No significant circularity; core monotonicity claim rests on supplied independent proof

full rationale

The paper's central derivation chain consists of a non-iterative seed (Choi-Huh-Su L3) followed by three Euler-Chebyshev iterations whose monotonicity and non-overshooting property in exact arithmetic is asserted via an included mathematical proof. This proof is presented as external to the implementation and does not reduce to a fitted parameter, a self-referential definition, or a load-bearing self-citation. The floating-point guards (parity normalisation, Bachelier handling, etc.) are described as practical additions whose interaction with the exact-arithmetic guarantee is not claimed to be proven; however, this is a robustness question rather than a circularity in the derivation itself. Performance claims are benchmarked against an external expanded Jäckel reference, keeping the core argument self-contained.
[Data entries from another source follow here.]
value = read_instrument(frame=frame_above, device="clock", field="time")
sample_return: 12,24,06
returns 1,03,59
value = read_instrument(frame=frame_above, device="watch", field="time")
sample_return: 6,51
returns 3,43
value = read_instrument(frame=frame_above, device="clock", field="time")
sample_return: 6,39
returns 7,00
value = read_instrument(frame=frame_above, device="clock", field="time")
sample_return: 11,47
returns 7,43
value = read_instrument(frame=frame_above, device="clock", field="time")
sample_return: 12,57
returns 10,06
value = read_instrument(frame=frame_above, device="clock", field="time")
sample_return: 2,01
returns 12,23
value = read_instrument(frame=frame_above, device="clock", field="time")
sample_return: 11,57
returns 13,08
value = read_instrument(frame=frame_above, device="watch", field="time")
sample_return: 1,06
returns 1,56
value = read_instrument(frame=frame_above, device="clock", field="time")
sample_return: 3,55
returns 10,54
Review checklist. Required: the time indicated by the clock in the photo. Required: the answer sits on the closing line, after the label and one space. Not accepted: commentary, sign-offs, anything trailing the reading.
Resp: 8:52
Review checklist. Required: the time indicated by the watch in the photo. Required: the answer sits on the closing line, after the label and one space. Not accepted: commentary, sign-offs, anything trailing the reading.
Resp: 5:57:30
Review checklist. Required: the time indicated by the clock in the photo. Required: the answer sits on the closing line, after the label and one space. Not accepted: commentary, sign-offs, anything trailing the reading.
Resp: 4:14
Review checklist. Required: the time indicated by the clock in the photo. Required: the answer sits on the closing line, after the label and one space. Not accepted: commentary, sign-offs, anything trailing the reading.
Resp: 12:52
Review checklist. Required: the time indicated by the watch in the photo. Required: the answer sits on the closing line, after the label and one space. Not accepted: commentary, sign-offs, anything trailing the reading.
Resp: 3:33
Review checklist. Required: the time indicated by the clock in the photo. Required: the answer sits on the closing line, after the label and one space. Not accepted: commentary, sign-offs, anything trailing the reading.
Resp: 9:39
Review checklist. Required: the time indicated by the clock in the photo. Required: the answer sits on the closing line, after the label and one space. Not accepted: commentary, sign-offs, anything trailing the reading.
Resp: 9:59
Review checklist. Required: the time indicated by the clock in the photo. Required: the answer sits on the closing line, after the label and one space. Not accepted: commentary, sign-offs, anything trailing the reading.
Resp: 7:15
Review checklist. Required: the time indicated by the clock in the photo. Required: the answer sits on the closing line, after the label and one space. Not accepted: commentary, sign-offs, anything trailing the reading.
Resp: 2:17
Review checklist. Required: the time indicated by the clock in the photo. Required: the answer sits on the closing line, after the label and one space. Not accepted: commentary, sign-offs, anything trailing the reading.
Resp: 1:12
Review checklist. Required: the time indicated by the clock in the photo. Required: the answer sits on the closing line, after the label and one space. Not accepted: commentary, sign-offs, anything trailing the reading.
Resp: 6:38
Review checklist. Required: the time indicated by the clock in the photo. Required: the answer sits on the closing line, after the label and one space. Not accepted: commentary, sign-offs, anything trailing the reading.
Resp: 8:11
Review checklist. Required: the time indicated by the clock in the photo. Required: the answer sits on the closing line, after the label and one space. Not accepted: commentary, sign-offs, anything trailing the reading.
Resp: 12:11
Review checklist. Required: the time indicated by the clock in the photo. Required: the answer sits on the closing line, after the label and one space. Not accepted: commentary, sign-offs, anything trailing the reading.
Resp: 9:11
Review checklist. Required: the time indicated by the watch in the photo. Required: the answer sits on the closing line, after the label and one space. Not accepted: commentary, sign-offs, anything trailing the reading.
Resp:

Axiom & Free-Parameter Ledger

0 free parameters · 2 axioms · 0 invented entities

The central claim rests on standard mathematical properties of the Black-Scholes formula and root-finding methods; no free parameters or invented entities are introduced.

axioms (2)
  • standard math The Black-Scholes price function is strictly monotone in volatility for fixed strike and maturity.
    Invoked to guarantee a unique root and to justify the monotonicity of the correction map.
  • domain assumption Floating-point arithmetic with the listed guards preserves the ordering and convergence properties established in exact arithmetic.
    Required for the production implementation to inherit the exact-arithmetic guarantees.